The NRF predicts consumers will spend $4.96 billion this Halloween, up significantly from just $3.29 billion a year ago. And more Americans will be celebrating--nearly two-thirds will mark the holiday somehow, compared to 52.5 percent that celebrated in 2005, with an average per-person spending of $59.06.
Why the new appeal of such an old holiday? "Retailers have been working extra hard to promote this holiday with ads and merchandising," said P.K. Kannan, Harvey Sanders Associate Professor of Marketing at the University of Maryland. "Retailers have been trying to get consumers in the mood to stretch out the holiday sales, rather than wait for it all to occur between Thanksgiving and Christmas. So Halloween is increasingly seen as the official start of the holiday season and mood."
Experts say the real change is in home décor. Halloween continues to be the second-biggest decorating holiday of the year after Christmas, and this year, 67 percent of consumers plan to purchase Halloween décor. Some 49 percent plan to decorate either their home or their yard. Kannan calls the decorating craze "social contagion. People see other people decorating their houses and having fun, and soon they get the fever and emulate their neighbors."
K mart, for example, is expecting big sales of its 8-foot inflatable globe, featuring swirling ghosts and a life-sized grim reaper--a Halloween version of the popular lawn-sized "snow globes" found in yards during the Christmas season.
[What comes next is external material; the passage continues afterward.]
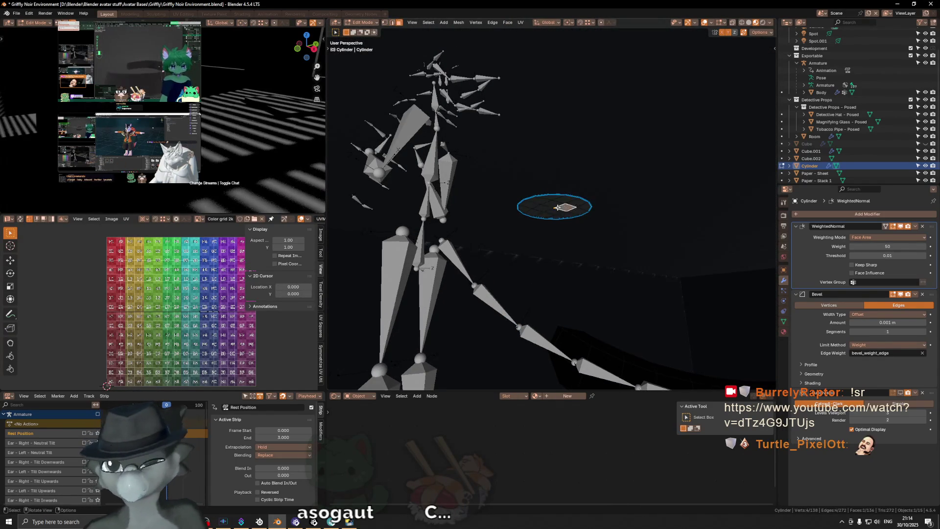
Select the Cylinder's linked flat cap and extrude it 0.012 m downward.
{"action": "key", "text": "ctrl+l"}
Costco, however, has cut back on its Halloween décor items. "Candy will be huge, of course, and we do costumes, but in terms of décor, except for a few lights, we low-key it," says a spokesman. Those costumes are predicted to a bigger business than ever. The NRF said yesterday that it expects the most popular costumes for kids to be princesses (4 million kids), pirates (1.7 million) and witches (1.7 million.)
Overall, 34 percent of adults dress up, too, with the highest percentage (62.8 percent) in the 18 to 24 crowd. For adults, the winners are witches (6.2 million), pirates (1.3 million) and vampires (1.3 million).
And this year, even the dogs are putting on the dog: Pet costumes are expected to be hot, whether it's a Princess Leia get-up at Target or the Bumblebee look at Petco.